Oggi è la Siria la peggiore emergenza umanitaria, oltre 11 milioni tra profughi e sfollati interni, a renderli visibili è il documentario District Zero prodotto dalla Commissione Europea e da Oxfam, e che verrà presentato in anteprima assoluta a settembre all'Expo di Milano. Una storia tra i rifugiati intrappolati a Zaatari, campo profughi in Giordania, il secondo al mondo per grandezza dopo quello di Dadaab in Kenya. Attraverso la storia di Maamu, che nel campo ripara i telefonini di altri profughi come lui, si riscopre anche la vita di una Siria ormai dimenticata. Oxfam opera a Zaatari da molti anni. Alessandro Bechini è il direttore Programma Italia Oxfam:

R. – La Siria oggi è un Paese profondamente dilaniato, dove il conflitto che si protrae da quattro anni ha assunto elementi di cronicizzazione che ovviamente vanno a scaricarsi in maniera importante sulle popolazioni civili che hanno, appunto, la necessità poi di spostarsi e di fuggire sia internamente sia verso l’estero.

D. – Che cos’è la vita di un rifugiato in un campo come quello di Zaatari?

R. – E’ la vita di una persona che ha perso le proprie coordinate della vita, e quindi tutto quello che riusciva ad essere e a fare improvvisamente viene a mancare. Quindi, intanto c’è un profondo senso di spaesamento.
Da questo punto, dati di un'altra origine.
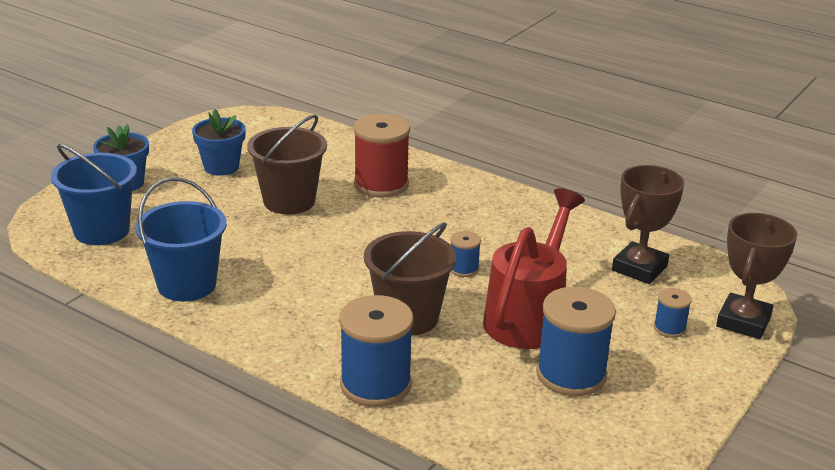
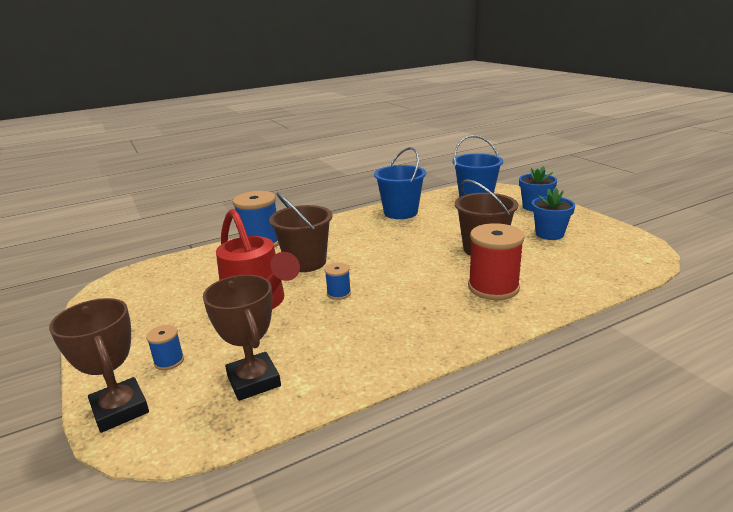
camera: 120 degrees right, 5 degrees down
(571, 374) = (188, 300): blue spool -> none

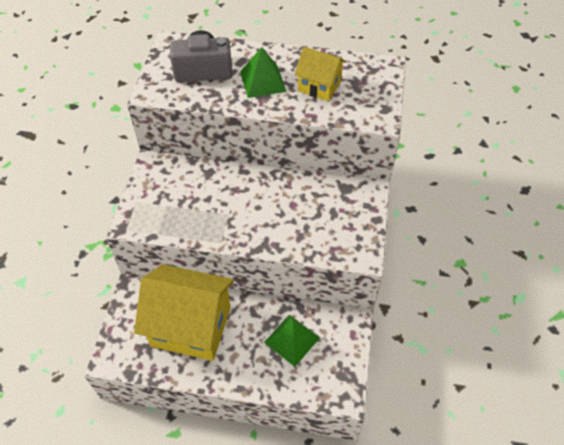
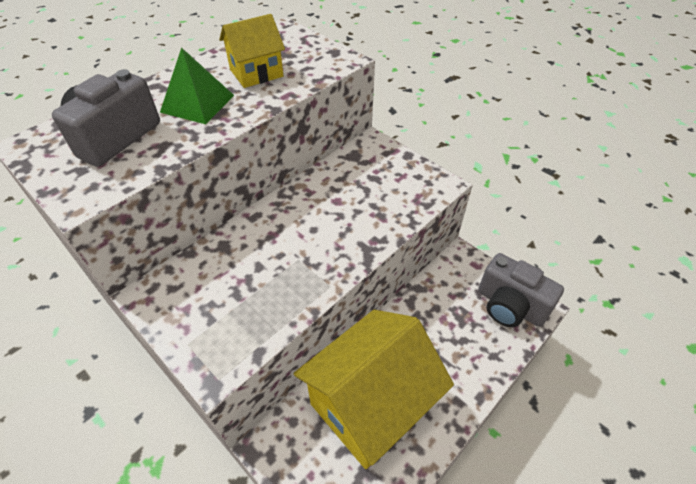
camera: 55 degrees left, 5 degrees down
(291, 340) = (451, 316): green pyramid -> none
(331, 375) = (509, 306): none -> grey camera

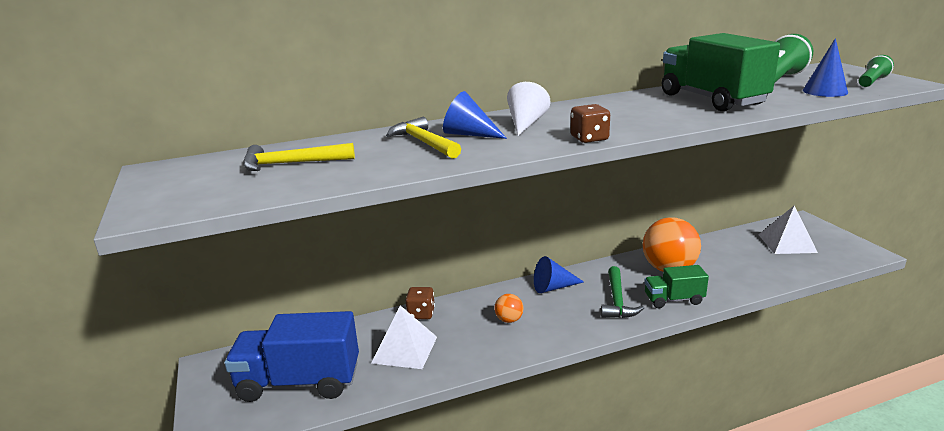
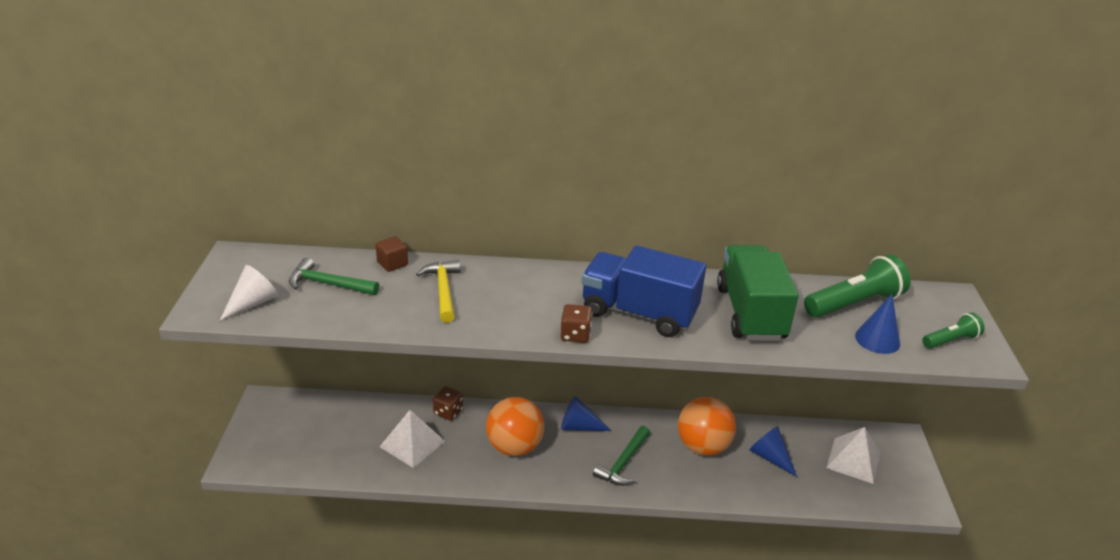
camera: 20 degrees right, 10 degrees up
(291, 164) = (328, 284): yellow hammer -> green hammer
(299, 382) = (318, 443): blue truck -> blue truck (638, 313)
(349, 139) = (392, 264): none -> brown cube
(469, 134) = (488, 291): blue cone -> blue cone (770, 457)
(509, 320) = (514, 447): orange ball -> orange ball, size x2.14
(526, 124) = (547, 292): white cone -> white cone (253, 303)
(673, 300) = (675, 482): green truck -> none

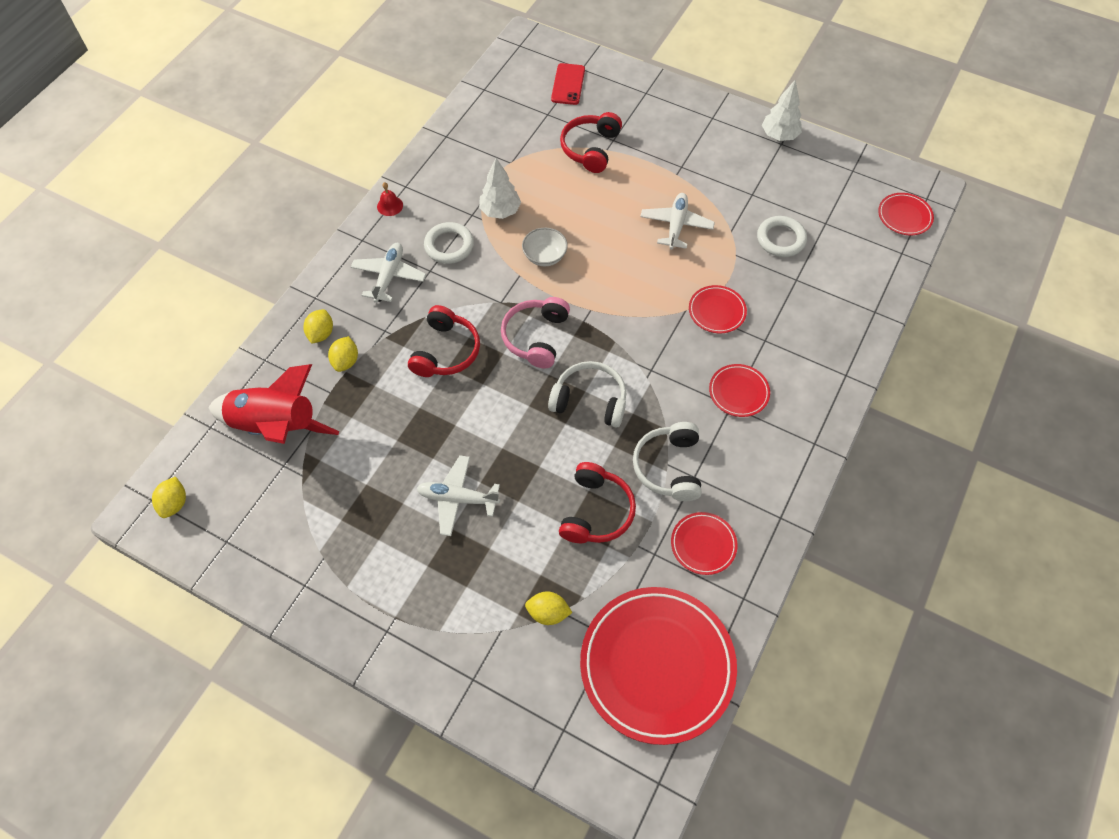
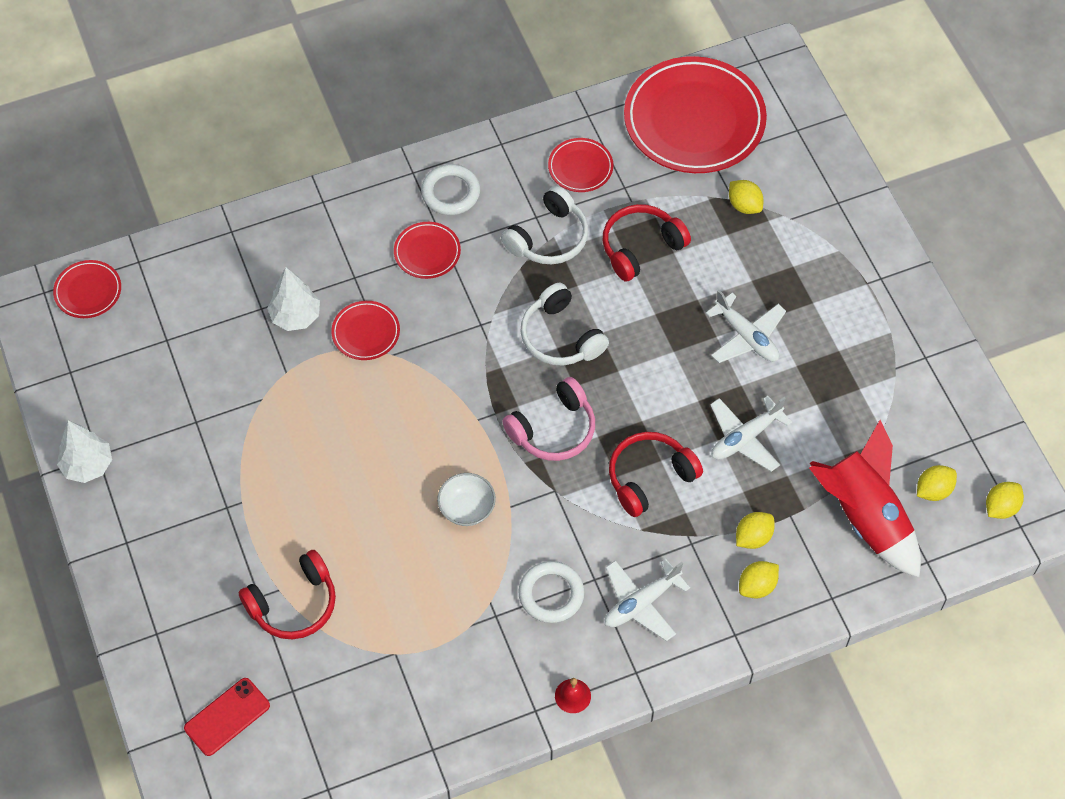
camera: 140 degrees left, 0 degrees up
(235, 481) = (933, 490): none -> yellow lemon
(500, 211) = (462, 597): white tree -> white tree (295, 317)
(676, 225) = (306, 444): white plane -> white plane (745, 438)
(781, 239) = (227, 355): white ring -> white ring (451, 193)

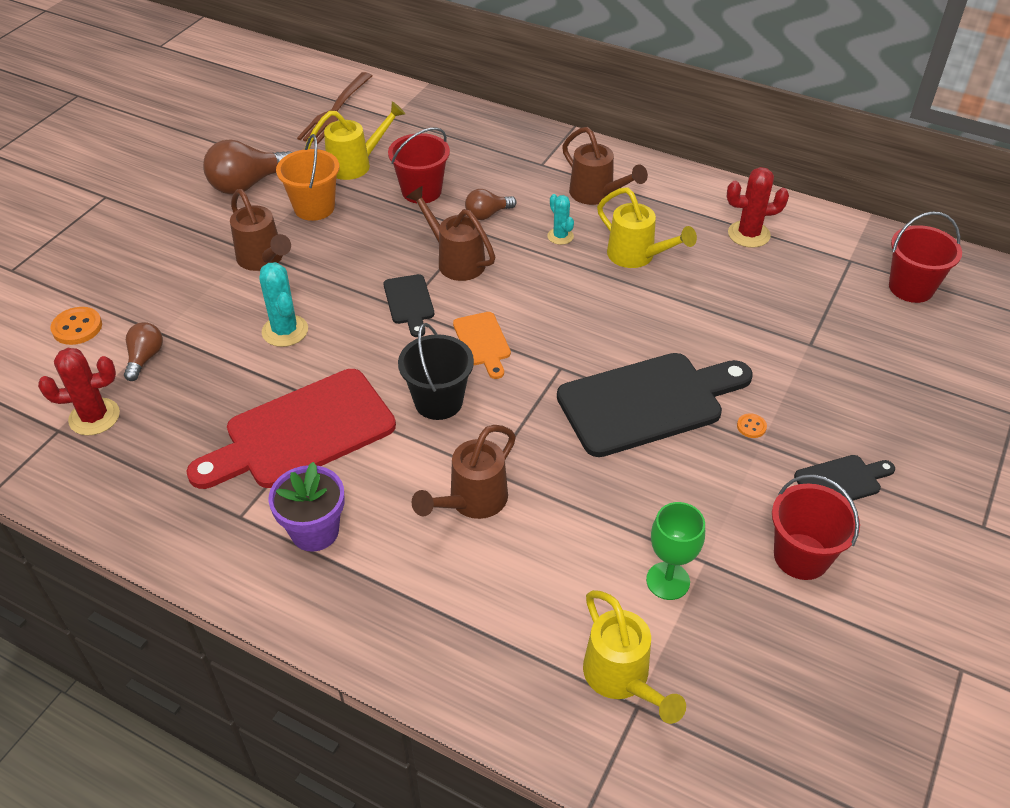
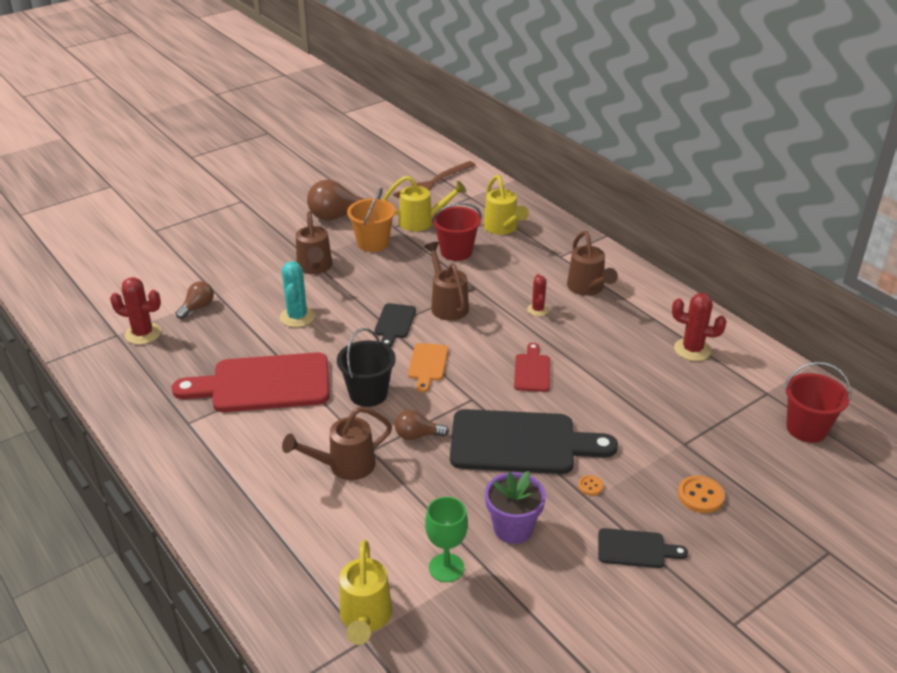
camera: 25 degrees right, 10 degrees down
(77, 327) = (170, 276): orange button -> orange button (700, 496)
(315, 531) = (228, 448): purple flower pot -> purple flower pot (513, 528)
(487, 214) = (493, 280): brown light bulb -> brown light bulb (417, 435)
(560, 236) = (538, 310): turquoise cactus -> red cactus
(602, 312) = (532, 370): none -> red cutting board
(637, 256) = (587, 340): yellow watering can -> yellow watering can (502, 228)
(801, 556) = (562, 589): red bucket -> none

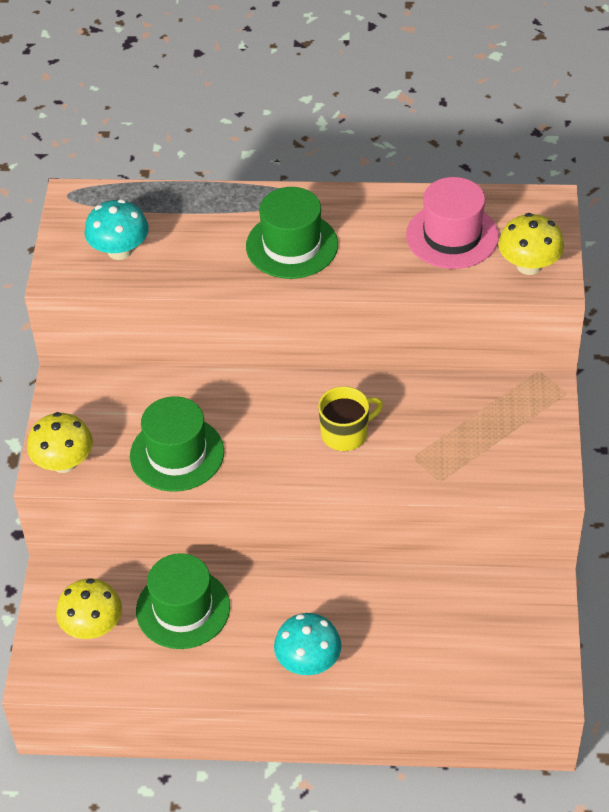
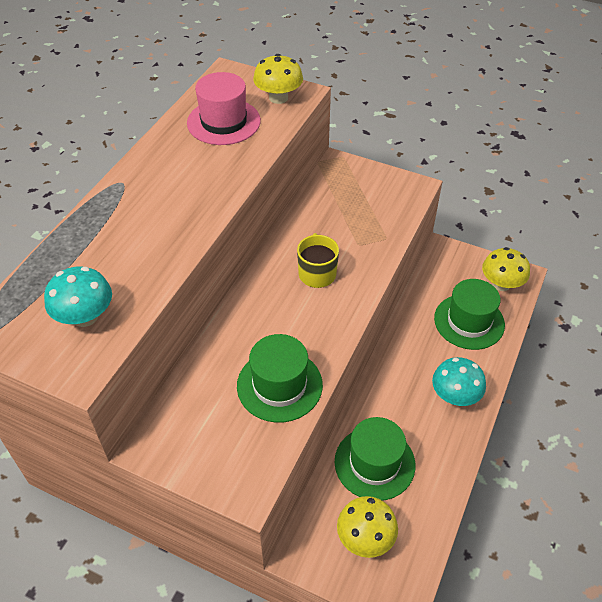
camera: 70 degrees left, 0 degrees up
(64, 462) = (243, 475): yellow mushroom -> yellow mushroom (501, 284)
(292, 245) = (168, 205): green hat -> green hat (469, 321)

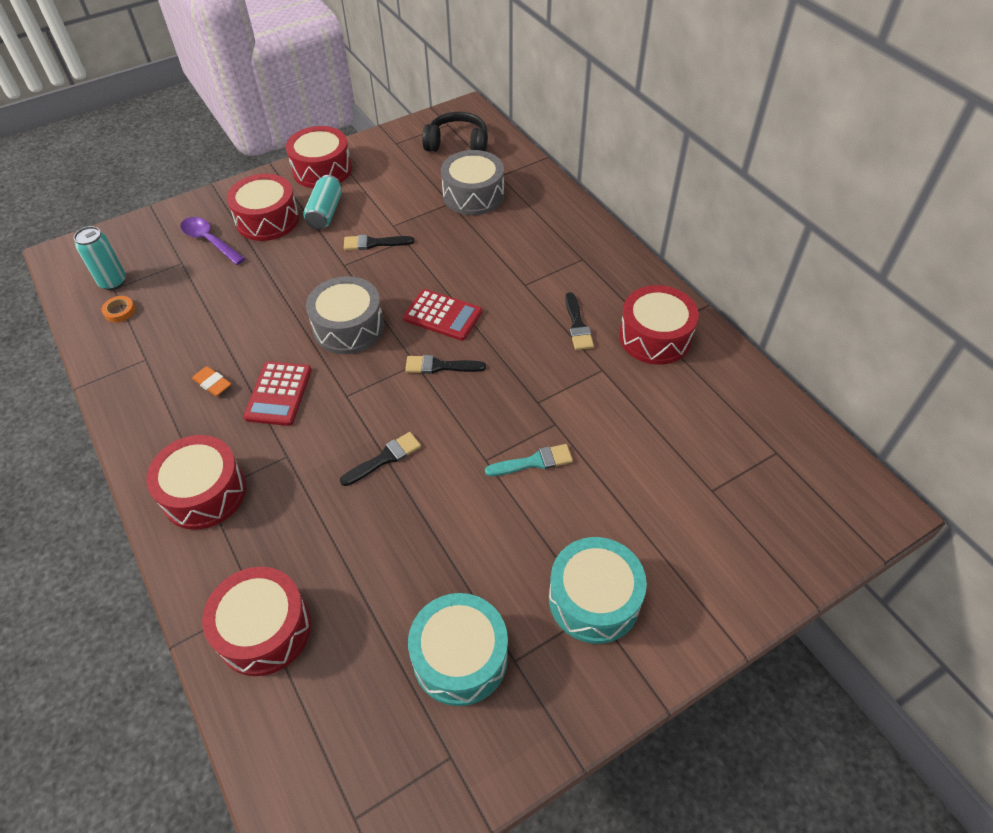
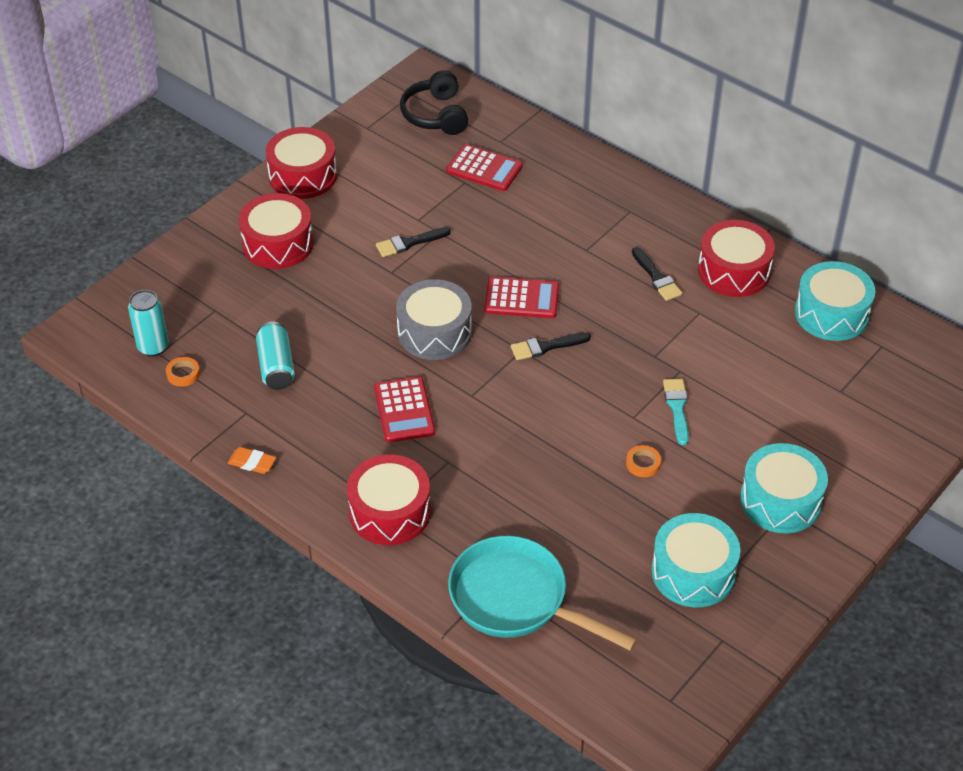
camera: 20 degrees left, 5 degrees down
(209, 241) = (229, 280): purple spoon -> none
(212, 383) = (331, 417): orange eraser -> orange eraser (252, 463)
(264, 629) = (516, 600): red drum -> turquoise pan
(325, 212) = (336, 222): turquoise can -> turquoise can (276, 366)
(384, 458) = (540, 440): black brush -> none
(457, 144) = (435, 115): black headphones -> black headphones turned 90 degrees counterclockwise
(470, 513) = (643, 463): none -> orange tape
(473, 195) = (484, 169): grey drum -> red calculator
(534, 462) = (677, 408): turquoise brush -> turquoise brush turned 60 degrees counterclockwise
(736, 404) = (831, 313): none -> turquoise drum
C’è ovviamente una grande attesa del “domani”. La cosa che abbiamo sottolineato in questo documentario è soprattutto anche la grande voglia delle persone di ricominciare, di ricominciare a svolgere piccole attività anche all’interno del campo, a riproporre un’idea di vita che sia un’idea concreta e non soltanto questa perenne attesa del domani. Dalla Siria sono fuggiti verso l’estero tantissimi professionisti: medici, avvocati, ingegneri. Abbiamo la percezione sempre di queste popolazioni in fuga con una visione di una certa povertà ed è vero nella grandissima maggioranza dei casi. Però, dalla Siria è scappata anche la classe media che esisteva prima e che è stata completamente annientata da questa guerra. Davvero loro possono diventare una risorsa per i Paesi che li ospitano, perché hanno competenze e conoscenze che possono essere messe al servizio anche dei nuovi Paesi che possono accoglierli.